By Kathy Wray Coleman, Associate Publisher, Editor, Cleveland Urban News.Com and the Kathy Wray Coleman Online News Blog.Com
AKRON, Ohio-An attorney for former Cuyahoga County Commissioner Jimmy Dimora and at least one community activist out of the Cleveland, Oh. area say that the 28-year federal prison sentence handed to the former chairperson of the Cuyahoga County Democratic Party on Tuesday for convictions by an Akron federal jury in March of racketeering and 32 other corruption-related charges is absurd at best.
"Notwithstanding the crimes that Jimmy Dimora was convicted of, I think the punishment was too severe," said Larry Bresler, a Cleveland community activist and inactive attorney who teaches classes on community organizing at Case Western Reserve University and leads the Northeast Ohio Poor People's Economic Human Rights Campaign and Organize Ohio. "People that commit murder rarely are sentenced to 28 years."
Dimora, 57, faced more than 30 years in prison for his non-violent white collar crimes.
He appeared for sentencing handcuffed and in an orange jail jumpsuit.

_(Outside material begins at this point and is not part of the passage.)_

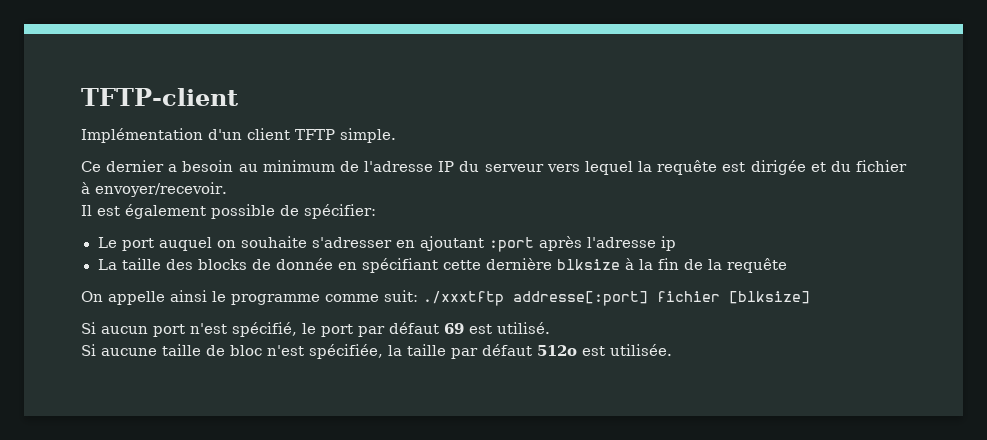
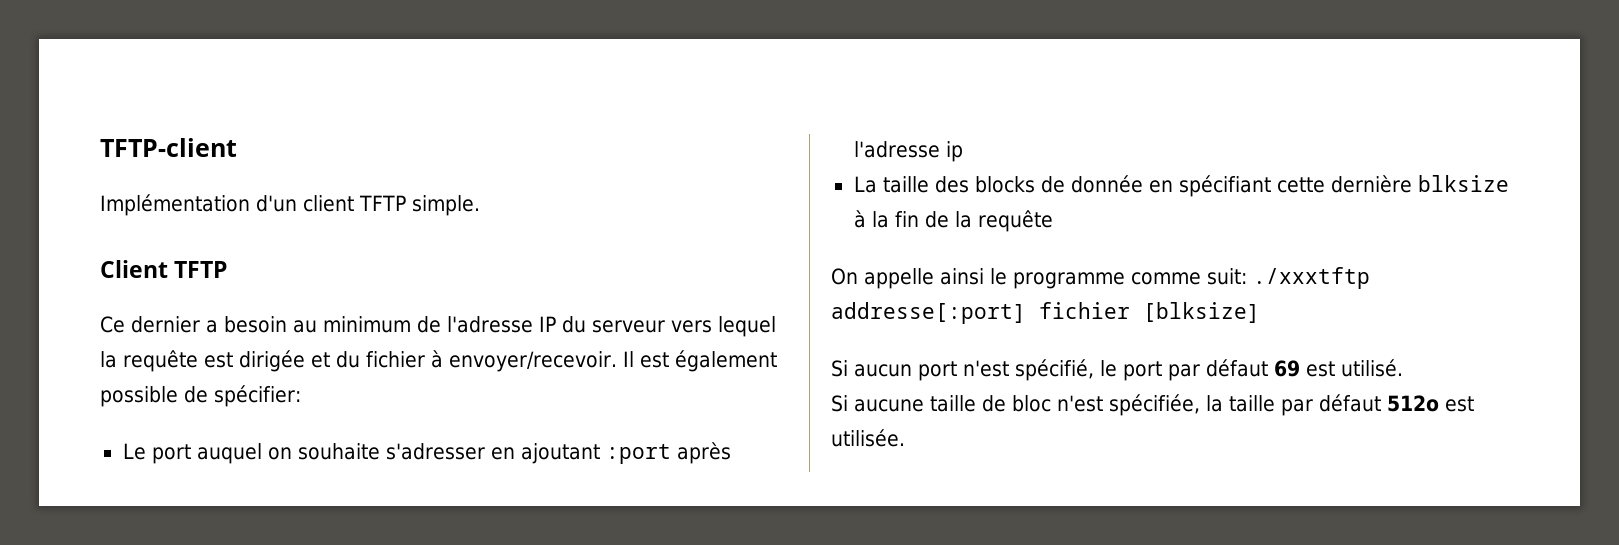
(396, 135) none -> [100,260,228,278] // Client TFTP
(227, 189) // -> (617, 361) none

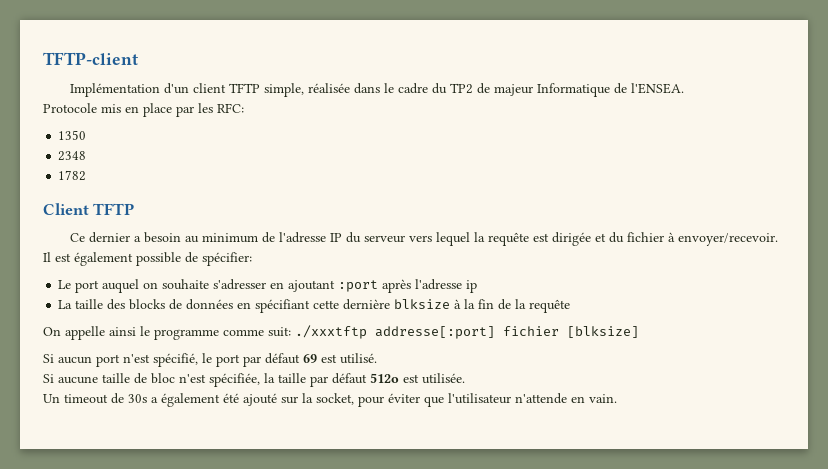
[412,195,480,216] simple. -> [263,83,684,97] [43,103,244,117] [58,130,87,140] [58,151,87,161] [58,170,87,181] simple, réalisée dans le cadre du TP2 de majeur Informatique de l'ENSEA. // Protocole mis en place par les RFC: // 1350 // 2348 // 1782
[1070,175,1143,193] donnée -> [186,299,234,310] données
(905, 438) none -> [43,393,617,407] // Un timeout de 30s a également été ajouté sur la socket, pour éviter que l'utilisateur n'attende en vain.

He did not take the stand at his eight week trial before U.S. District Court Judge Sara Lioi, who came under fire last year from community activists for handing former Cuyahoga County Court of Common Pleas Judge Steven Terry, who is Black, a maximum six year sentence and giving Bridget McCafferty, a White former common pleas judge who faced 50 years in prison, only 14 months.
Terry was convicted of mail fraud and fixing a single foreclosure case, and McCafferty was convicted by a separate Akron jury of 10 counts of lying to the FBI on whether she was asked to fix cases for Dimora and other Democratic Party affiliates, among other lies.
Their convictions are on appeal.
Dimora's lead attorney, William Whitaker, told reporters after the sentencing that Lioi is allegedly prejudiced against his client, if not hostile, and called her sentence a "death sentence."
But Lioi said the punishment fits the crime, even though federal prosecutors recommended only a 22 year prison sentence.
The judge said at sentencing that the world of Cuyhoga County corruption was enhanced by Dimora, who is White, and former Cuyahoga County Auditor Frank Russo, both of whom were described by the judge on record as having a symbiotic relationship, a term often used in the science arena to give to animals that benefit from each other's behaviors, good or bad.
Whitaker said that Dimora will appeal and Dimora has already begun asking for money from his still loyal Democratic friends to hire a lawyer to pay for it.
The saga unraveled three years ago when over 250 FBI and IRS agents raided Dimora and Russo's public offices and homes, among others.
Among a plethora of other criminal charges, the former county commissioner was convicted of using his office as commissioner to steer county contracts to friends and political associates, having an unlawful interest in a public contract, including employee labor at his lavish swimming pool at his home in Independence, Oh., and racketeering at its finest.
Russo, a staunch Democrat and Dimora ally turned snitch who faces some 22 years in prison for his corruption convictions, testified against Dimora at trial, and he remains out on bond, courtesy of federal prosecutors and Lioi.
To date more than 50 Cuyahoga County Democratic Party affiliates have been convicted of crimes, mainly businessmen and, among others, former CMHA Director George Phillips- Oliver, who is Black, and who got a two-year sentence earlier this year for corruption-related convictions.
Dimora said publicly that the Republicans and a biased Cleveland Plain Dealer Newspaper, Ohio's largest, are allegedly behind his convictions, and what he dubbed a prejudicial targeting of select members of the Cuyahoga County Democratic Party.